I've been house hunting for months and with the arrival of Fall I feel my hopes and dreams dissipate. The reality that I will probably remain in this house another Winter brings a feeling of disappointment that is hard to explain.
Once I decided that I would in fact leave my house. I shut down my nesting feeling and tried not to pour my heart into this house so I would be open to love another. Only someone who spends most of their life inside their house would understand this... If you leave your house for ten hours a day, you probably don't get this. If you spend 20 hours a day in one space, you have to love it, or you'll be miserable. Right now, I am miserable.
I want to paint, I want to redo my wallpaper, I want new lamps.
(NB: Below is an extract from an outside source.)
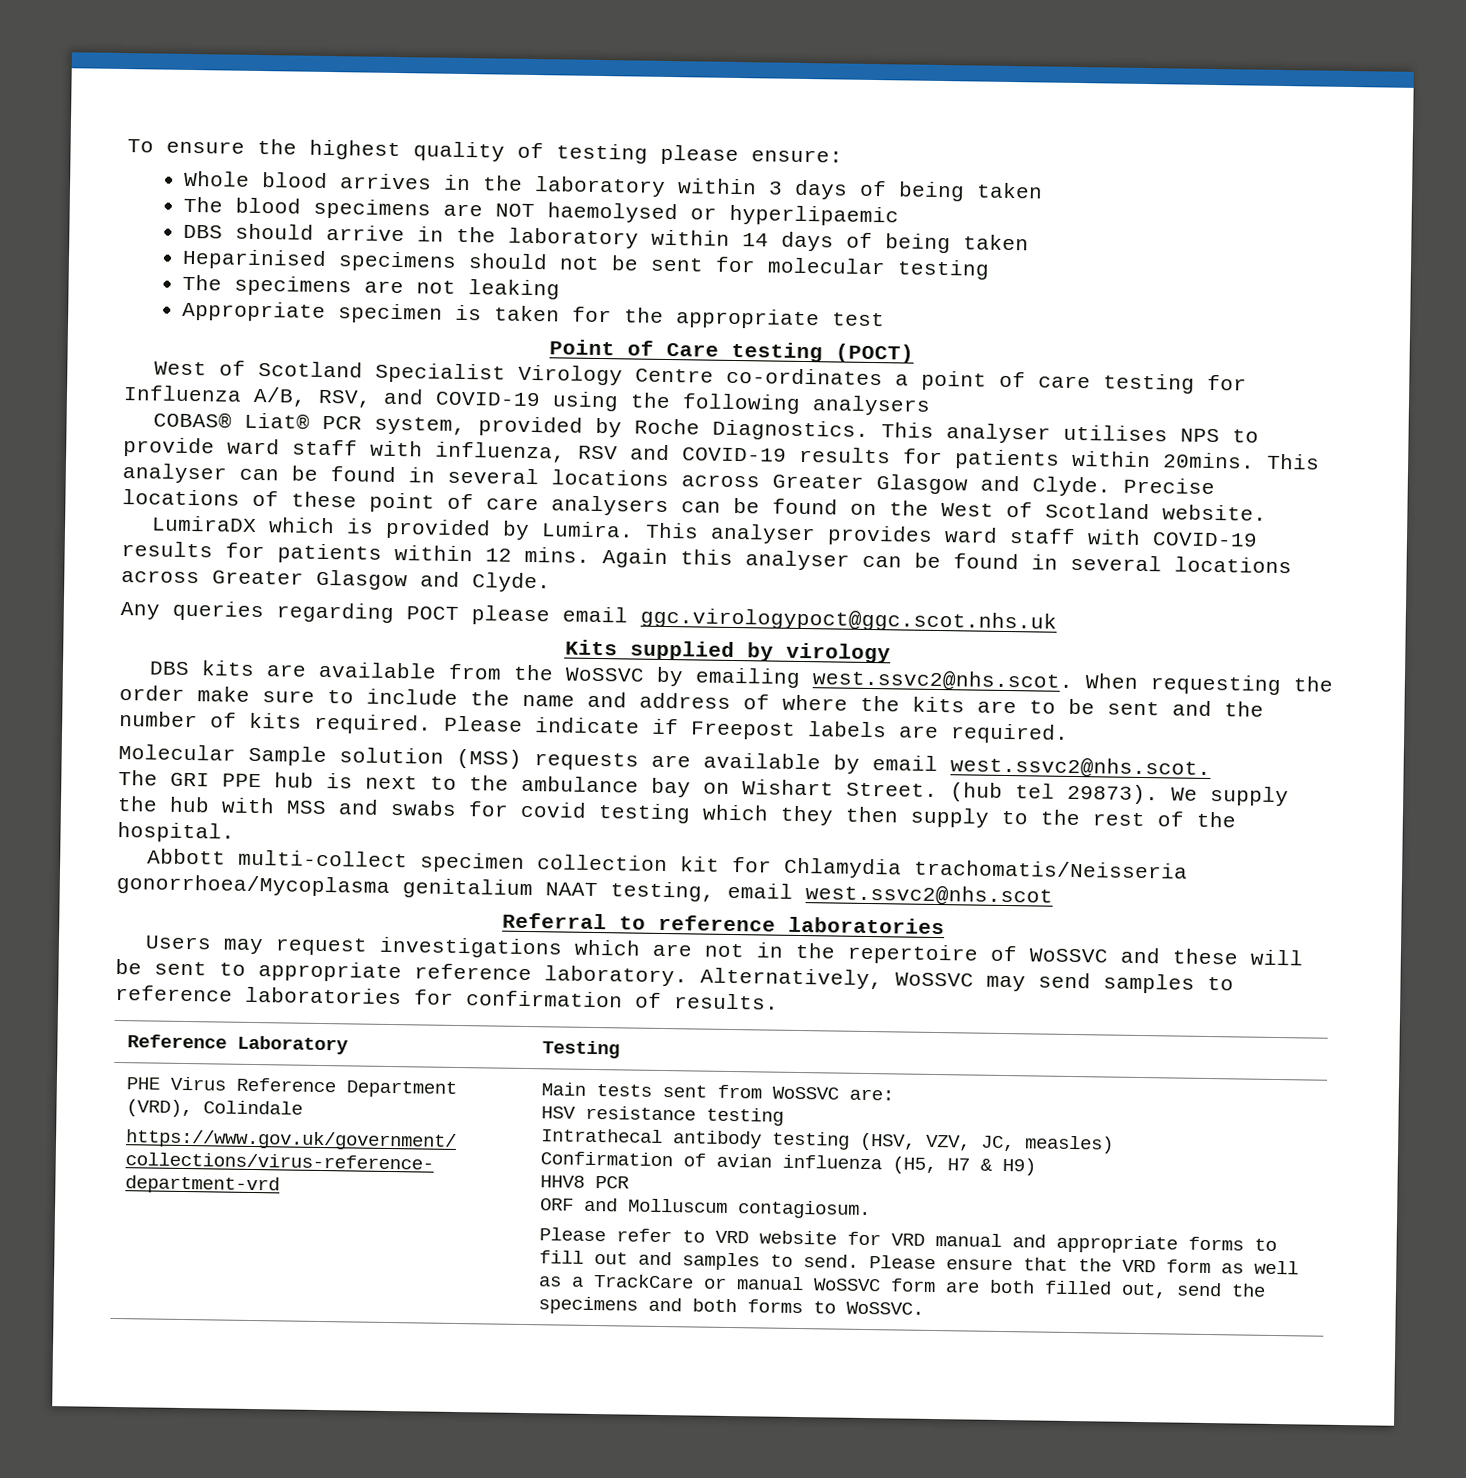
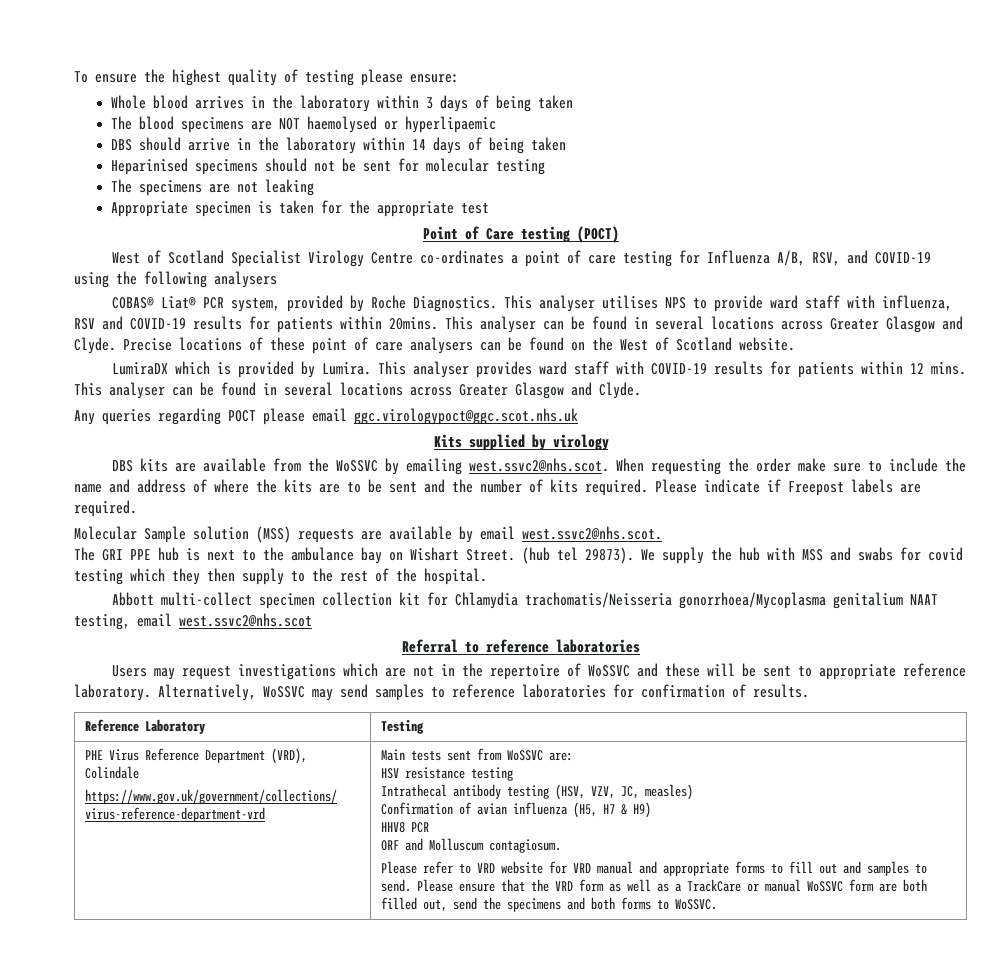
[602,548,733,569] Again this -> [74,382,102,396] This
I want to call the landscaper... I want to fix my house... but if I fix my house, I will never leave. I know I won't. So I am living in a house that is in disrepair and every day that passes without finding a new house makes me feel more depressed. This is no way to live. This is like putting your life on hold.
You know the old saying, "life is what happens while you are making plans????" My life is going on in this house while I search and search for my next one. I am living in a mess of a house until my house shows up. That just makes no sense to me, and it breaks my spirit.
I have a house to live in but I have no home. I feel that I am in fact "Home"-less.. and Winter will be here soon, and suddenly I feel like I can't breathe.
A house is just a house until you put your heart into it and make it a Home. I have my heart in my hand and I need a place to put it. Who knew my little love shack was so hard to measure up to? I did... maybe that's why I've never tried to move before.